As we have to do a lot of casting to command structs (e.g., to struct request for BIO requests), we can check the fields of the structs easily with bpftrace.

sudo bpftrace -lv "struct request"

nvme_opcode

We need to identify which type of command is being run by the opcode that the command has.

enum nvme_opcode {
    nvme_cmd_flush          = 0x00,
    nvme_cmd_write          = 0x01,
    nvme_cmd_read           = 0x02,
    nvme_cmd_write_uncor    = 0x04,
    nvme_cmd_compare        = 0x05,
    nvme_cmd_write_zeroes   = 0x08,
    nvme_cmd_dsm            = 0x09,
    nvme_cmd_verify         = 0x0c,
    nvme_cmd_resv_register  = 0x0d,
    nvme_cmd_resv_report    = 0x0e,
    nvme_cmd_resv_acquire   = 0x11,
    nvme_cmd_resv_release   = 0x15,
    nvme_cmd_zone_mgmt_send = 0x79,
    nvme_cmd_zone_mgmt_recv = 0x7a,
    nvme_cmd_zone_append    = 0x7d,
}

req_opf

We use the request operation flag to identify zone reset commands. These flags can similarly be used to track zone management commands (e.g., opening/closing zones), however we do not utilize these here.

enum req_opf {
    /* read sectors from the device */
    REQ_OP_READ     = 0,
    /* write sectors to the device */
    REQ_OP_WRITE        = 1,
    /* flush the volatile write cache */
    REQ_OP_FLUSH        = 2,
    /* discard sectors */
    REQ_OP_DISCARD      = 3,
    /* securely erase sectors */
    REQ_OP_SECURE_ERASE = 5,
    /* write the zero filled sector many times */
    REQ_OP_WRITE_ZEROES = 9,
    /* Open a zone */
    REQ_OP_ZONE_OPEN    = 10,
    /* Close a zone */
    REQ_OP_ZONE_CLOSE   = 11,
    /* Transition a zone to full */
    REQ_OP_ZONE_FINISH  = 12,
    /* write data at the current zone write pointer */
    REQ_OP_ZONE_APPEND  = 13,
    /* reset a zone write pointer */
    REQ_OP_ZONE_RESET   = 15,
    /* reset all the zone present on the device */
    REQ_OP_ZONE_RESET_ALL   = 17,

    /* Driver private requests */
    REQ_OP_DRV_IN       = 34,
    REQ_OP_DRV_OUT      = 35,

    REQ_OP_LAST,
};

Troubleshooting

In case things do not work, we provide our full bpftrace setup information. Make sure yours is equal in configuration.

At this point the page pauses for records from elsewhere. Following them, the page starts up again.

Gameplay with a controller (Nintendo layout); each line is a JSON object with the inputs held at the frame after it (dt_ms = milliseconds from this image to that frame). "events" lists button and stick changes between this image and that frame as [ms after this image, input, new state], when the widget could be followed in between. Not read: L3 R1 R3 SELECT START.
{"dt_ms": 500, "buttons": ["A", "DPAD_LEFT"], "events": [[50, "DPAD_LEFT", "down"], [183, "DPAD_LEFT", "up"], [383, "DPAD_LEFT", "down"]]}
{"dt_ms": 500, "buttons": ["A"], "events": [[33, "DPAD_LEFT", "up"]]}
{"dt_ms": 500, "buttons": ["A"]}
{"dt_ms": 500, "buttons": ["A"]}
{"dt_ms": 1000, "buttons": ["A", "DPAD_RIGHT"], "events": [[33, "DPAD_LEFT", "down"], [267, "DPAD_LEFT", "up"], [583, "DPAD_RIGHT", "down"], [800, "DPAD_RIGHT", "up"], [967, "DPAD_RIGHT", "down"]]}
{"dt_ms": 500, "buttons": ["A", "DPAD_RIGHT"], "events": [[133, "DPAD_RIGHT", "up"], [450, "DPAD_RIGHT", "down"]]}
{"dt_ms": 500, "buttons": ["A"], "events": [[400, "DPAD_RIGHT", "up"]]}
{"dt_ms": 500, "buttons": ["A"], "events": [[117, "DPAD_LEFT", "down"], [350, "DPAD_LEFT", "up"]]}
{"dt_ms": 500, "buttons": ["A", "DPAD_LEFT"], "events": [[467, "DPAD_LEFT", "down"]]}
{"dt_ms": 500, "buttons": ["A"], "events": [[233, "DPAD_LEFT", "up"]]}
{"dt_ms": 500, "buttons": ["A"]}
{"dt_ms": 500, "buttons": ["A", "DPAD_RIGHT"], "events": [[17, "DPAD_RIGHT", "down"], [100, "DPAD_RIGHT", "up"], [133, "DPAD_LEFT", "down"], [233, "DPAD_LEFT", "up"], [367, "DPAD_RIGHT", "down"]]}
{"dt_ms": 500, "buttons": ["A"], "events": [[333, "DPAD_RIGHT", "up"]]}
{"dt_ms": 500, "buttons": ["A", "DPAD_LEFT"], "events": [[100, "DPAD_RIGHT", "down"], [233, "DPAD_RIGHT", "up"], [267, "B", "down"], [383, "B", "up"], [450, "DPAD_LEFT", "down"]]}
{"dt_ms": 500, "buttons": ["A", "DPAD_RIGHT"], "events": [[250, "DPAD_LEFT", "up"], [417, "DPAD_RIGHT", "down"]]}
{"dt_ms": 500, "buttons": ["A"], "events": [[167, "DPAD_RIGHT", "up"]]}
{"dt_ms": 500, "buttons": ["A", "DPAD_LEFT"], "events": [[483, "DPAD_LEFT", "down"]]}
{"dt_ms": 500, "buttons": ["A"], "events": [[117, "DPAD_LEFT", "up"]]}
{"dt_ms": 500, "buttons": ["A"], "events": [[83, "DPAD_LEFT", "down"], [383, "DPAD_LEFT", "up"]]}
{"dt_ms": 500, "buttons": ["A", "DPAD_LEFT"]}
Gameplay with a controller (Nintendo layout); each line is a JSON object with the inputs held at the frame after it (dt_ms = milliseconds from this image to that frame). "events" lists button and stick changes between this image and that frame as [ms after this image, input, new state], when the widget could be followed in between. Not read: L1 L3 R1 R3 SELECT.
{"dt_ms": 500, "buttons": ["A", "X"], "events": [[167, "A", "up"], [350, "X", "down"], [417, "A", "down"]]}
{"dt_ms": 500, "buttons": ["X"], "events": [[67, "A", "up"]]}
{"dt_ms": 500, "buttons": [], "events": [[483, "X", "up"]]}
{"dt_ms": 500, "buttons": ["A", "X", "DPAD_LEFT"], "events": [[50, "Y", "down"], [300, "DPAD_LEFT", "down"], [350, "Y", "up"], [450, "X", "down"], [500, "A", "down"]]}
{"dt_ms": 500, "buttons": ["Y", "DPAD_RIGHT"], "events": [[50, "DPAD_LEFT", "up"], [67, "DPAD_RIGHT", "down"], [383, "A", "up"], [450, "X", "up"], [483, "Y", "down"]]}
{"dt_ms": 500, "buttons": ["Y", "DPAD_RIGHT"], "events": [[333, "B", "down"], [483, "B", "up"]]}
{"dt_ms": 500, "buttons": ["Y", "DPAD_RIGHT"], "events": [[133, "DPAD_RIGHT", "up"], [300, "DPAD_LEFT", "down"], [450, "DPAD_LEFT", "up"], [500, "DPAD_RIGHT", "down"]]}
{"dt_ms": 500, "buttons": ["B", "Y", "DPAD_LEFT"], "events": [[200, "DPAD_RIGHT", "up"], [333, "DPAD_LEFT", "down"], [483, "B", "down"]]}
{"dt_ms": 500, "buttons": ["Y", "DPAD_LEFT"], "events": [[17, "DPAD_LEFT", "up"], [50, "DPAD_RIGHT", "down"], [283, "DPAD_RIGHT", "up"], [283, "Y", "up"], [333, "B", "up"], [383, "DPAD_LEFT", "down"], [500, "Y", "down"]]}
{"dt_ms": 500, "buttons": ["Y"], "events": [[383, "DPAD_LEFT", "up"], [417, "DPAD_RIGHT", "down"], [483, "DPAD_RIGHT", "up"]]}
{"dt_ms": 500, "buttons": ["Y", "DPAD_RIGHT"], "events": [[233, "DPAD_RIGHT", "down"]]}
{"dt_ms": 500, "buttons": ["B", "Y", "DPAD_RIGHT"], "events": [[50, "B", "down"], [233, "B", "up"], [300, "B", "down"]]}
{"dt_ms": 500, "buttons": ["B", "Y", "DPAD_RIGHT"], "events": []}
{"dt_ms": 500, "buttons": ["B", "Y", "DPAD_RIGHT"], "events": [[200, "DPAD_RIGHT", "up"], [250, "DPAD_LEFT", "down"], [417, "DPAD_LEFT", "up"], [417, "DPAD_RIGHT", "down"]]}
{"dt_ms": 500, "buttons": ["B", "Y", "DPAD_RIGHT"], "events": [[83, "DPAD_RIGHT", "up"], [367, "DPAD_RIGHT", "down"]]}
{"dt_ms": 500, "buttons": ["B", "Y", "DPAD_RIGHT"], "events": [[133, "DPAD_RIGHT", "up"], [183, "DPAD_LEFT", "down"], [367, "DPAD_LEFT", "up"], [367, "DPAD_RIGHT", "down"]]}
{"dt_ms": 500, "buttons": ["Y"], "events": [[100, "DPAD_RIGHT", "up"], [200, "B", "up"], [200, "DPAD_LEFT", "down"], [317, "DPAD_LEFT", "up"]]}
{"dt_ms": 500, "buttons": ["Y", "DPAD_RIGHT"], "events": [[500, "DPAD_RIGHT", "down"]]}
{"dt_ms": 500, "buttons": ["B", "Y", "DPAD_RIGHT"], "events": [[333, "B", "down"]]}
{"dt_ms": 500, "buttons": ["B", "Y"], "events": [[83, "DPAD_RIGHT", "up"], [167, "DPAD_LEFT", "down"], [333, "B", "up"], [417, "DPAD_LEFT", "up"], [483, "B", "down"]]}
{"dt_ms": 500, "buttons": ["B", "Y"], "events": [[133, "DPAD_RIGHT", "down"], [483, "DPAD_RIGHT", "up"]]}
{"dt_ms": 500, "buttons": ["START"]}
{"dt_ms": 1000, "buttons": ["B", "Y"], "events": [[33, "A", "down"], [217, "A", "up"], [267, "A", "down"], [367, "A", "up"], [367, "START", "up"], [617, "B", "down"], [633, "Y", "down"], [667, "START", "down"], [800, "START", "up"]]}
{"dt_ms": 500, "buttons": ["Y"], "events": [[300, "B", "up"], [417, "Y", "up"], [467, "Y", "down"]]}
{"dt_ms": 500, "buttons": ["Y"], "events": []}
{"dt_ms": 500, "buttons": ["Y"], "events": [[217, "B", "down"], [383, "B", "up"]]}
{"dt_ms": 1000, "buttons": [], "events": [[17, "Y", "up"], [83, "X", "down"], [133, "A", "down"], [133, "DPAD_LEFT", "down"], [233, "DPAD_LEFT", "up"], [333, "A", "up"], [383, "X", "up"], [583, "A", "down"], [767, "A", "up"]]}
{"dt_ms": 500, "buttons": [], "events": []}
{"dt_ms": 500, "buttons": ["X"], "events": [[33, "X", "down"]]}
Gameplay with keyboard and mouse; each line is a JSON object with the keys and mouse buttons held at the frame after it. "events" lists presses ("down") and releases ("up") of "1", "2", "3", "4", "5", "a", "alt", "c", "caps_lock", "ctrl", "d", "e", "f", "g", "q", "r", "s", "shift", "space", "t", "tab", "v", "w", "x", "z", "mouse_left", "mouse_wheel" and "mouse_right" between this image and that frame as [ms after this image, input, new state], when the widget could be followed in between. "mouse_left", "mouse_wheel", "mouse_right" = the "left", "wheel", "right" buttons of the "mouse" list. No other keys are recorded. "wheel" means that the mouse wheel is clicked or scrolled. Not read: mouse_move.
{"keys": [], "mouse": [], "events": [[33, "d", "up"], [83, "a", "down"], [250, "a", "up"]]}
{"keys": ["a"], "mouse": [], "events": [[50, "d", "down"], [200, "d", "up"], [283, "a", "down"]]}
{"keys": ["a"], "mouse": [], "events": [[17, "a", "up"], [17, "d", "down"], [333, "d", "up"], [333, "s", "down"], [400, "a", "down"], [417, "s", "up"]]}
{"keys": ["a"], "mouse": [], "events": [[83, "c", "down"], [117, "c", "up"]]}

user@stosys:~/src$ sudo bpftrace --info
System
  OS: Linux 5.19.0-051900-generic #202207312230 SMP PREEMPT_DYNAMIC Sun Jul 31 22:34:11 UTC 2022
  Arch: x86_64

Build
  version: v0.15.0-95-ga5760
  LLVM: 12.0.1
  ORC: v2
  foreach_sym: yes
  unsafe uprobe: no
  bfd: yes
  bcc_usdt_addsem: yes
  bcc bpf_attach_uprobe refcount: yes
  bcc library path resolution: yes
  libbpf btf dump: yes
  libbpf btf dump type decl: yes
  libbpf bpf_prog_load: no
  libbpf bpf_map_create: no
  libdw (DWARF support): no

Kernel helpers
  probe_read: yes
  probe_read_str: yes
  probe_read_user: yes
  probe_read_user_str: yes
  probe_read_kernel: yes
  probe_read_kernel_str: yes
  get_current_cgroup_id: yes
  send_signal: yes
  override_return: yes
  get_boot_ns: yes
  dpath: yes
  skboutput: no

Kernel features
  Instruction limit: 1000000
  Loop support: yes
  btf: yes
  map batch: yes
  uprobe refcount (depends on Build:bcc bpf_attach_uprobe refcount): yes

Map types
  hash: yes
  percpu hash: yes
  array: yes
  percpu array: yes
  stack_trace: yes
  perf_event_array: yes

Probe types
  kprobe: yes
  tracepoint: yes
  perf_event: yes
  kfunc: yes
  iter:task: yes
  iter:task_file: yes
  kprobe_multi: no
  raw_tp_special: yes

Debugging

In order to debug the script if modifying it, enable the logging in order to trace events with all their outputs, and we provide some sample commands that are beneficial to issue individual writes/reads/resets. The -s flag in all provides the starting LBA, and is given in 512B, -z indicates the size in bytes.

# Write the first zone at LBA 0
user@stosys:~/src$ echo "hello" | sudo nvme write /dev/nvme9n1 -s 0 -z 4096
write: Success

# Append to the first zone
user@stosys:~/src/zoned_bpftrace$ echo "hello world" | sudo nvme zns zone-append /dev/nvme9n1 -z 4096
Success appended data to LBA 8

# Read the first 8 LBAs of zone 0 
user@stosys:~/src$ sudo nvme read /dev/nvme9n1 -z 4096
hello
read: Success

# Write to the second zone which has lbas at 0x40000
user@stosys:~/src$ echo "hello" | sudo nvme write /dev/nvme9n1 -s 262144 -z 4096
write: Success

# Read the second zone
write: Success
user@stosys:~/src/zoned_bpftrace$ sudo nvme read /dev/nvme9n1 -s 262144 -z 4096
hello
read: Success

# Reset the second zone
user@stosys:~/src$ sudo nvme zns reset-zone /dev/nvme9n1 -s 262144
zns-reset-zone: Success, action:4 zone:40000 all:0 nsid:1